I tested out VP8 (libre) a while ago but it was still somehow slower to encode and had larger file sizes than H264. I guess YouTube just doesn't give you as many resources given the large volume of videos that it needs to deal with.
In case anyone is interested:
Kdenlive: https://kdenlive.org/en/
PeerTube: https://joinpeertube.org/
It works amazing. No ads. No third-party tracking. BUT it is not the cheapest solution. I have one site where there is an auto-play 5 minute HD video on the homepage and it costs $70 a month for just that video. But that's an extreme case, other lower traffic videos are very low cost (< $0.10 / month).
Obviously my workflow is very AWS centric. You could also successfully replace Elastic Transcoder with something like FFMPEG if you are open to doing more work to automate.
Still, you may want to consider one of the services optimized for video as they tend to offer lower cost and have transcoding built in.
To all the people saying to use Nginx or similar: you can do that. I strongly recommend putting a CDN in front of it, though. Because with video buffering a small change in latency can have a big effect and the CDN will make sure the video is served from geographically close edges.
Are you serving the whole video file to every visitor? You might want to try using Cloudfront’s streaming support if you’re not already using it: https://docs.aws.amazon.com/AmazonCloudFront/latest/Develope...

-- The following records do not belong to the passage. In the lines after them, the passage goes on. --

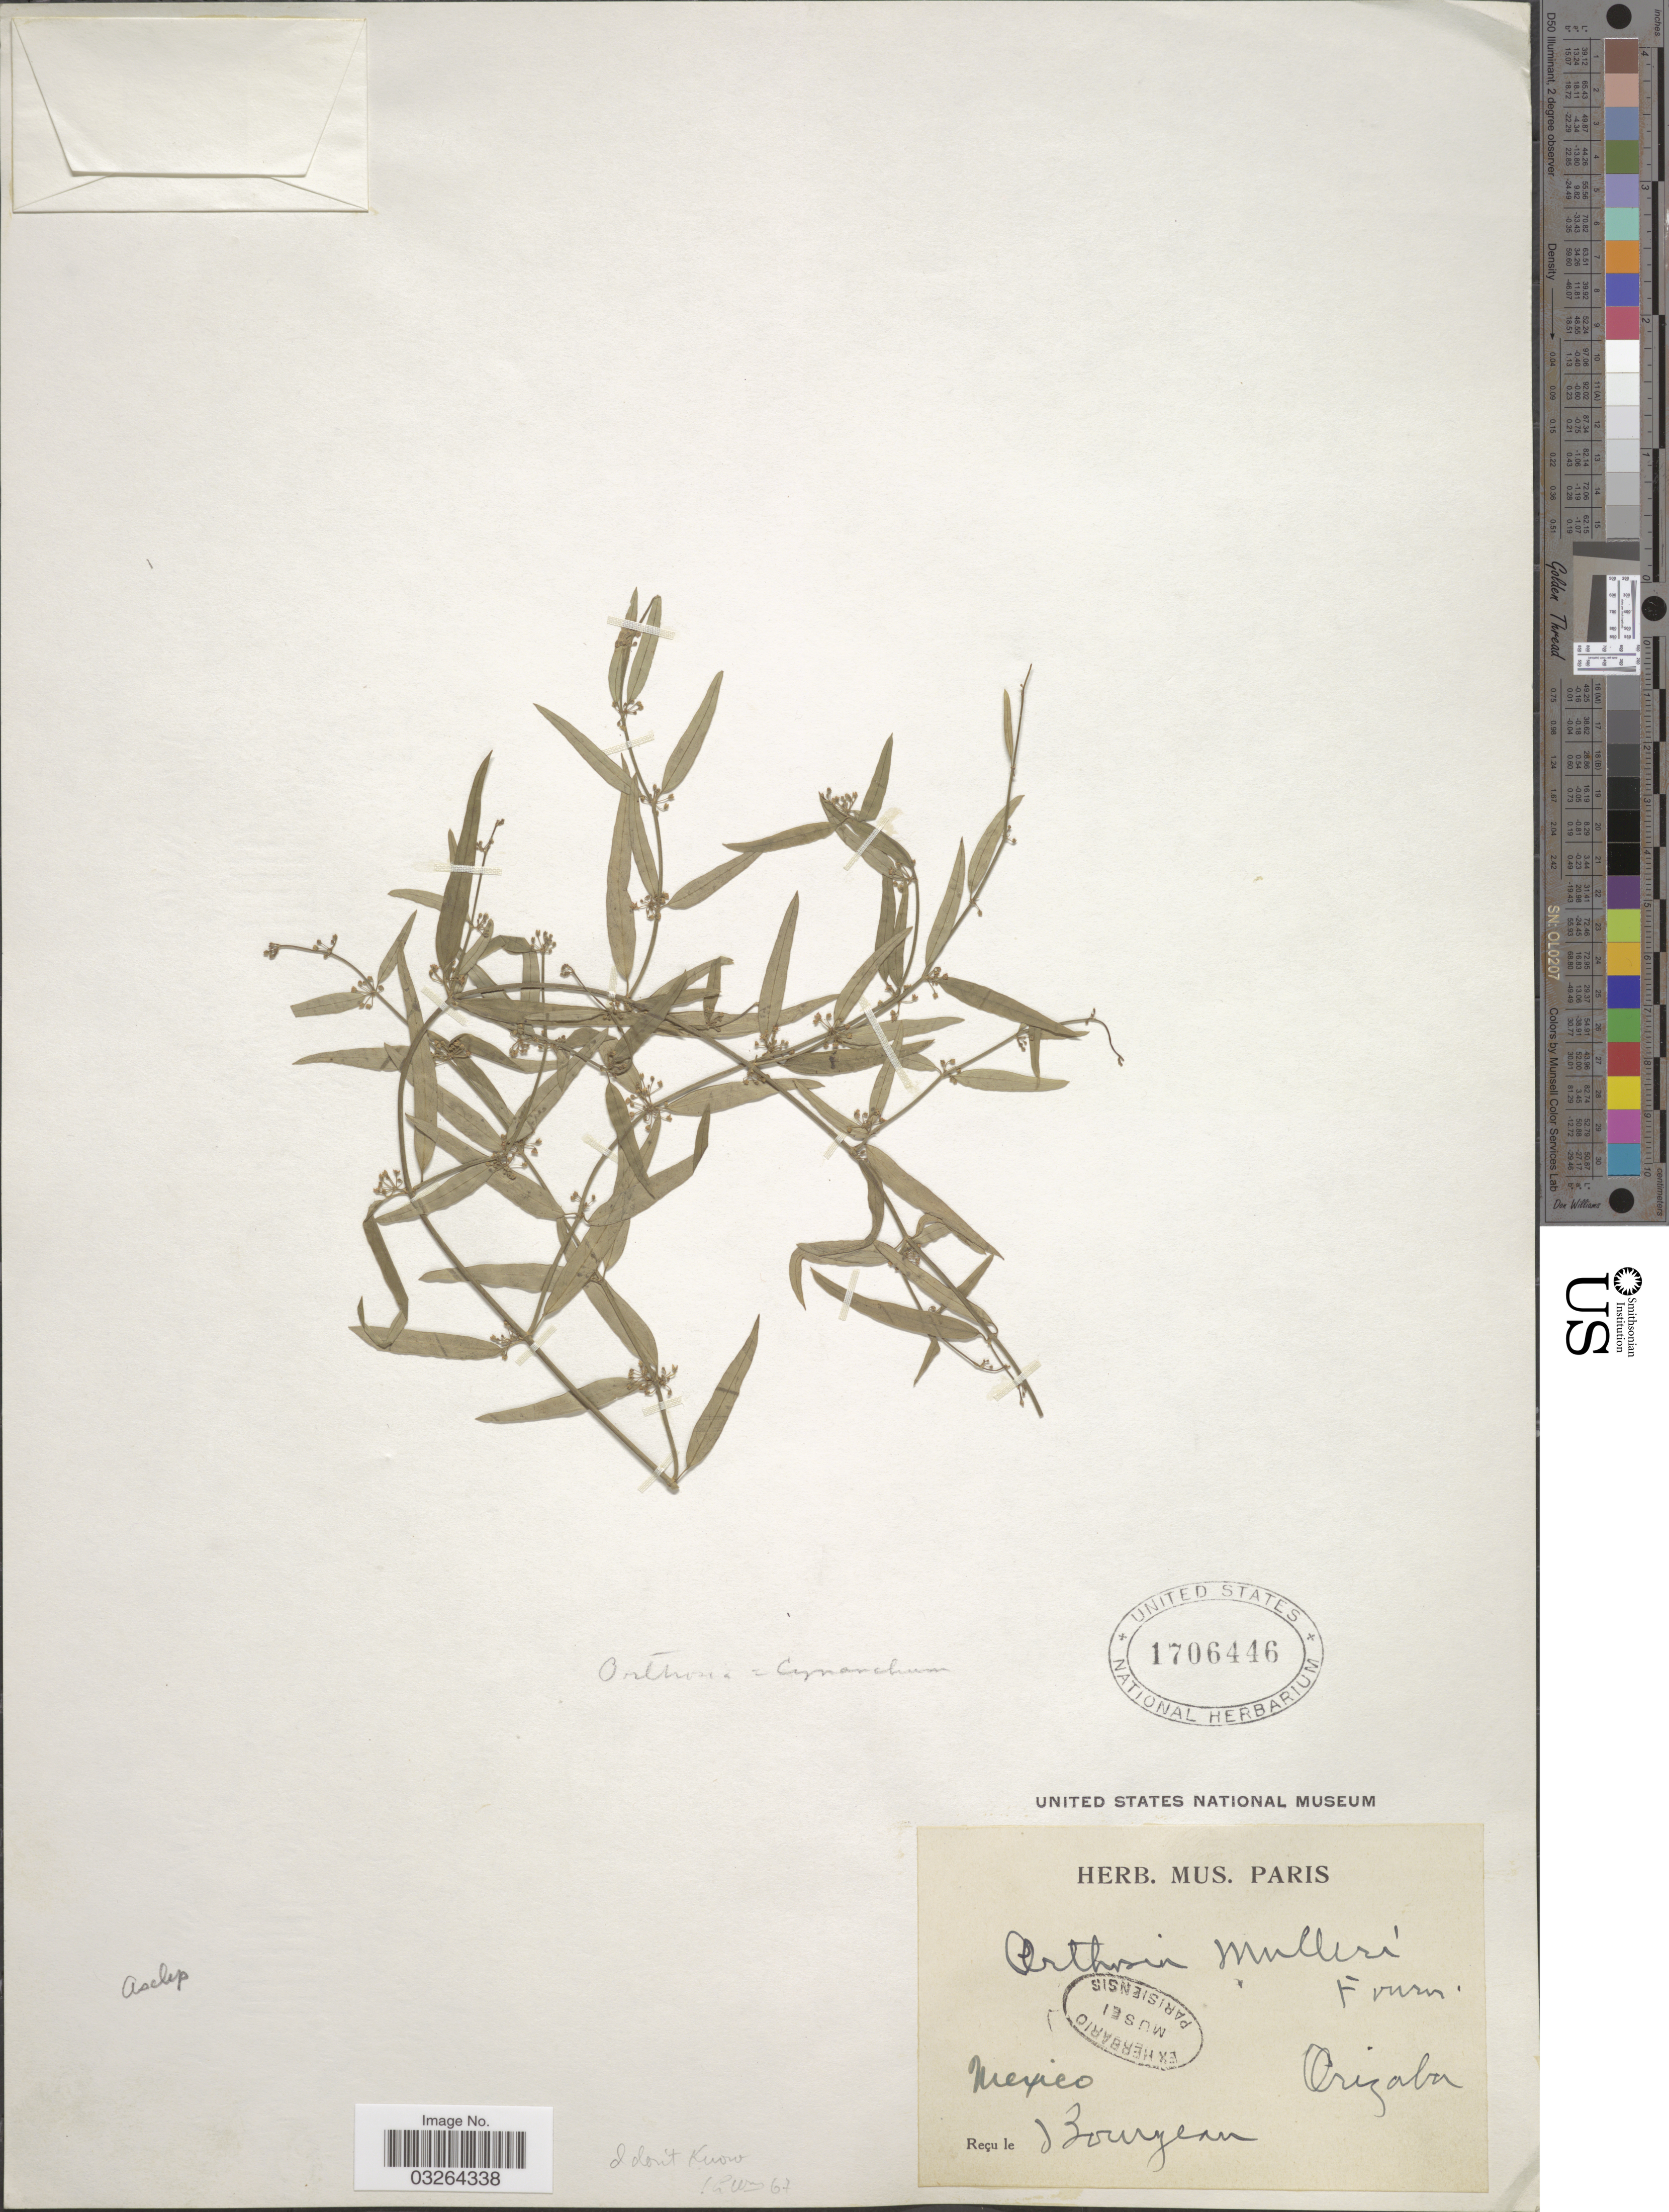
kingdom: Plantae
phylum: Tracheophyta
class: Magnoliopsida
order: Gentianales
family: Apocynaceae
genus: Cynanchum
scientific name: Cynanchum sp.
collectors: E. Bourgeau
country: Mexico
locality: Orizaba.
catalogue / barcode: US 1706446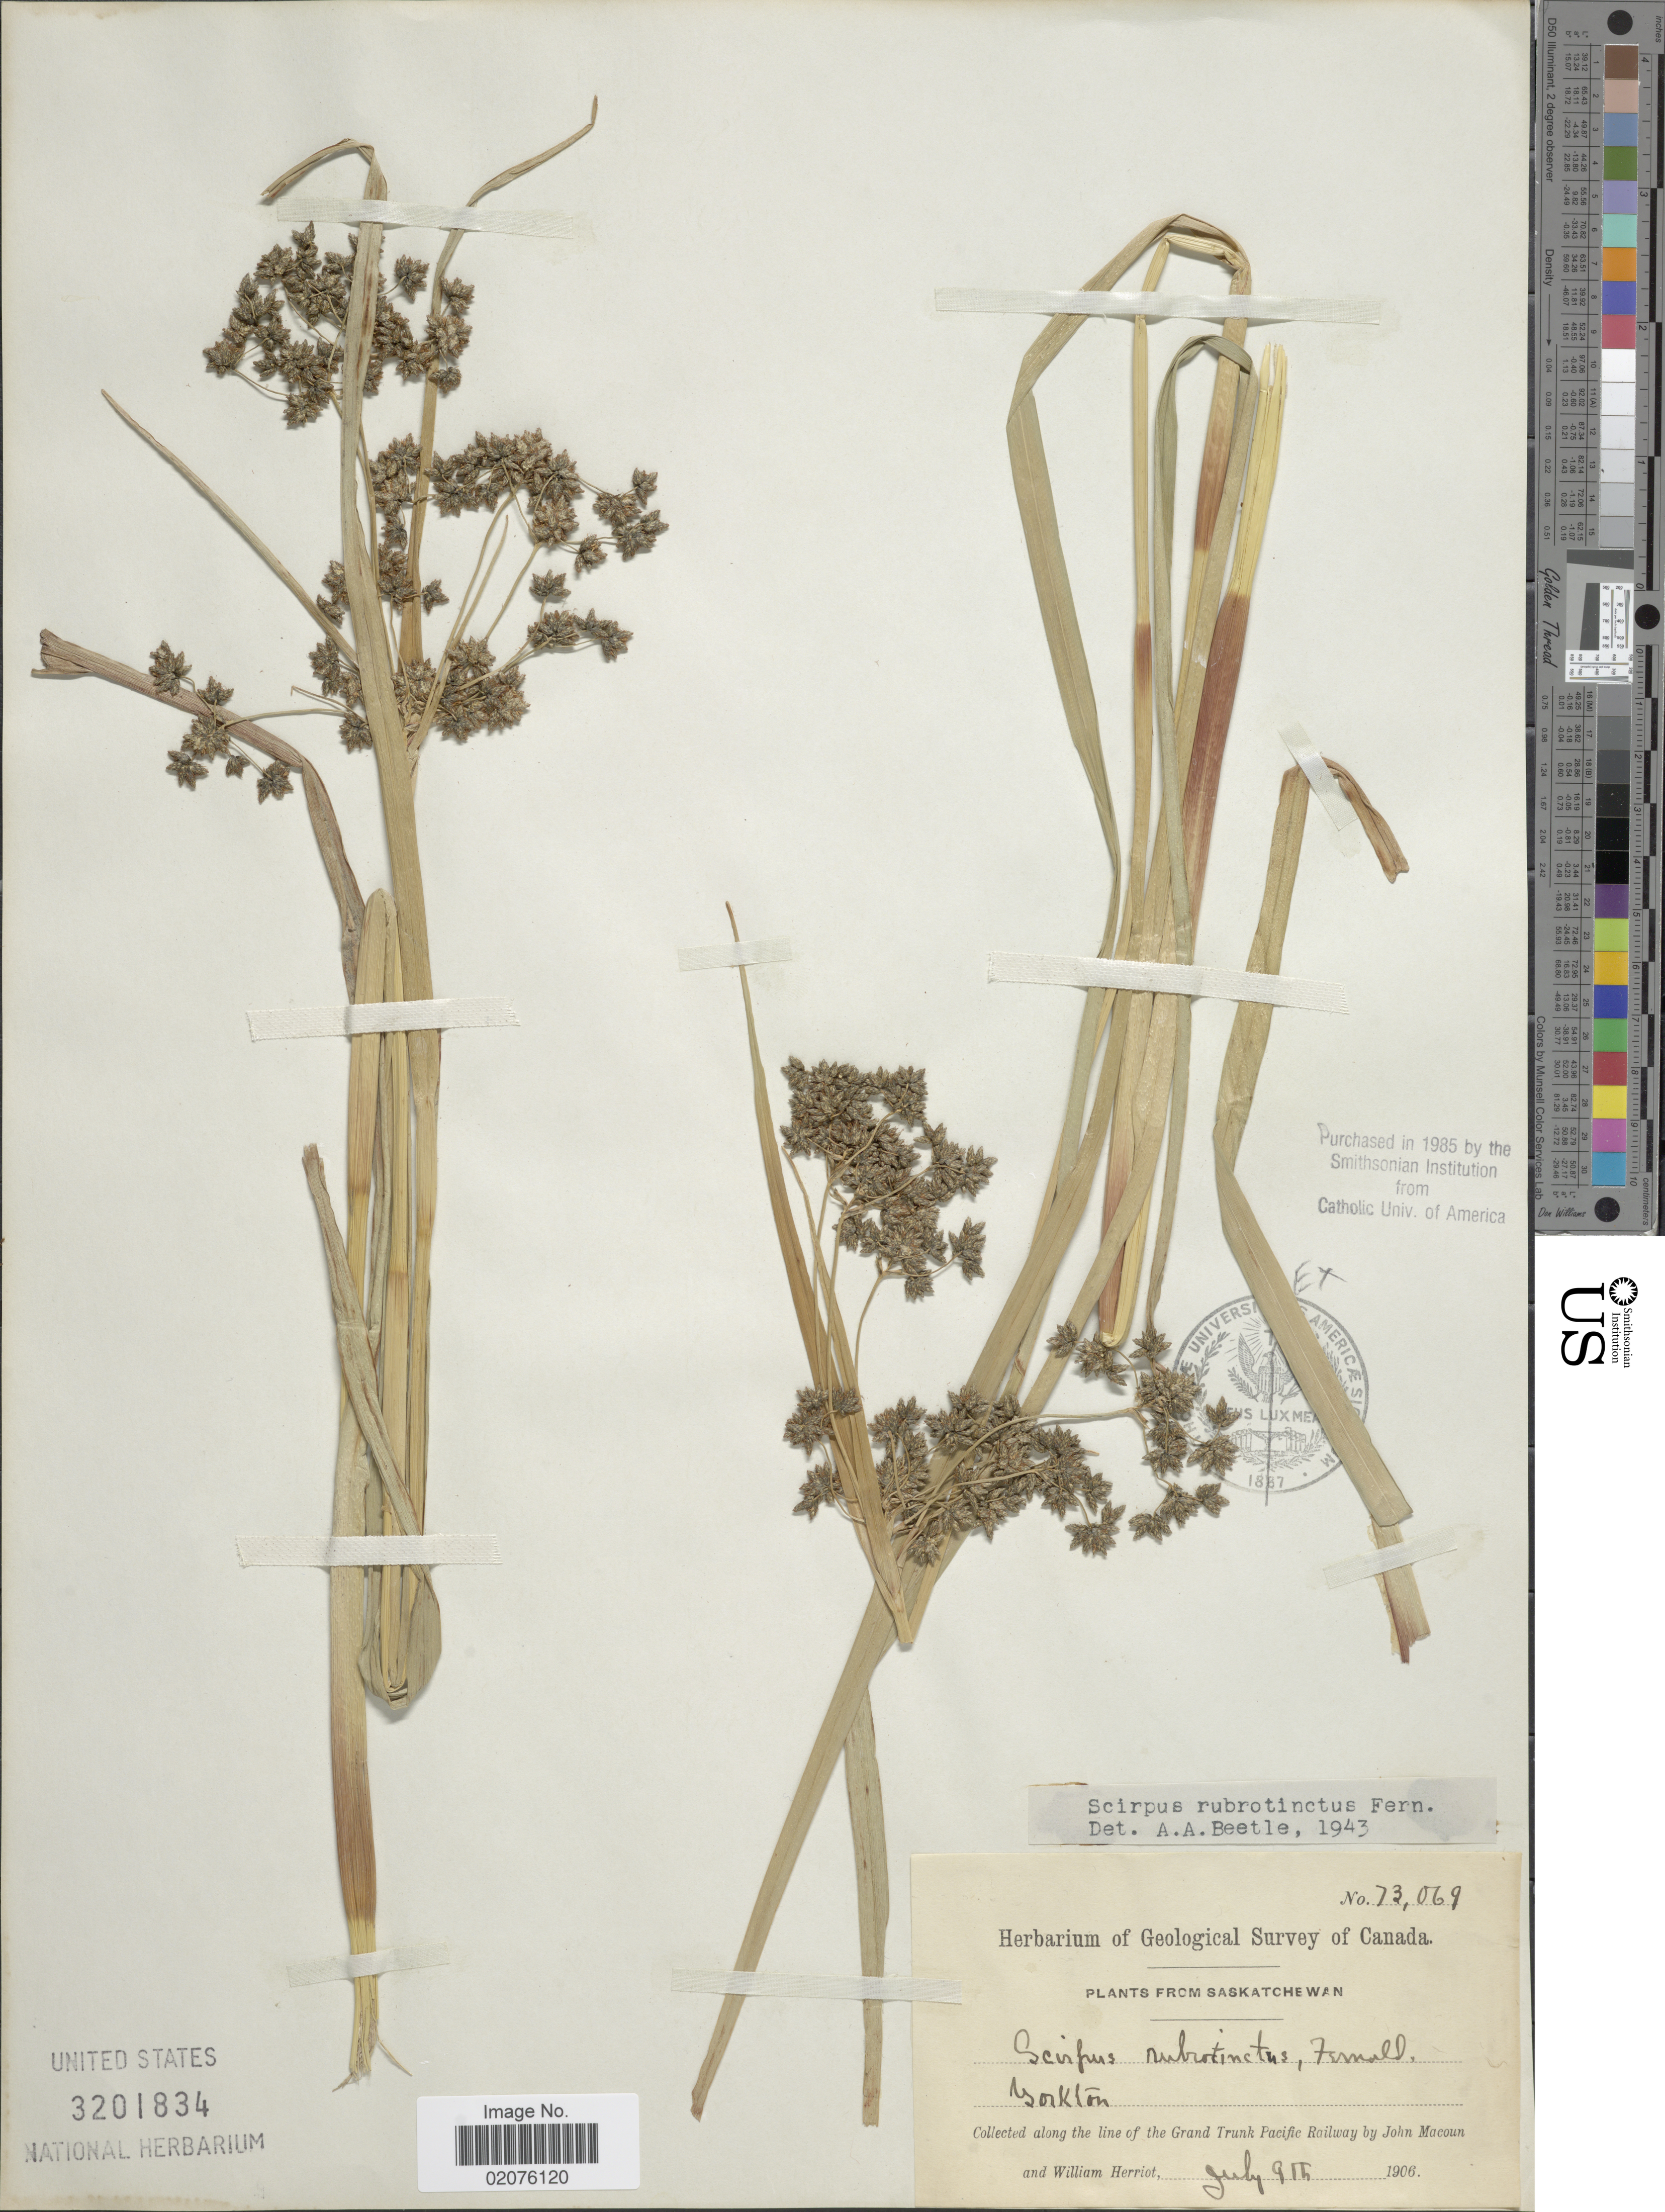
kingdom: Plantae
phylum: Tracheophyta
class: Liliopsida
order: Poales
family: Cyperaceae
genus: Scirpus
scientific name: Scirpus microcarpus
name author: J. Presl & C. Presl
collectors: J. Macoun & W. Herriot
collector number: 73069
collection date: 1906-07-09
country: Canada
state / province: Saskatchewan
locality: Yorkton along the line of the Grand trunk Pacific Railway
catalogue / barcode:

The average visitor downloads about half the video (based on the bandwidth usage stats). Unfortunately because of the nature of the page people tend to linger.
That page gets a million+ hits a month and it's already using adaptive bitrate and resolution. Which the pipeline I mentioned can support.
It's just a bad design IMO but I haven't been able to convince them to change it since the client believes (and may be right) that the video increases their sales enough per month to be worth it.
It's all about your use case. If they were monetizing that video they would only need a penny per view to make a profit.
I’ve used the same technique to host various videos over the years with zero issues, but the s3 charges can add up if you’re not careful since you’re storing multiple copies of the same video to enable adaptive streams.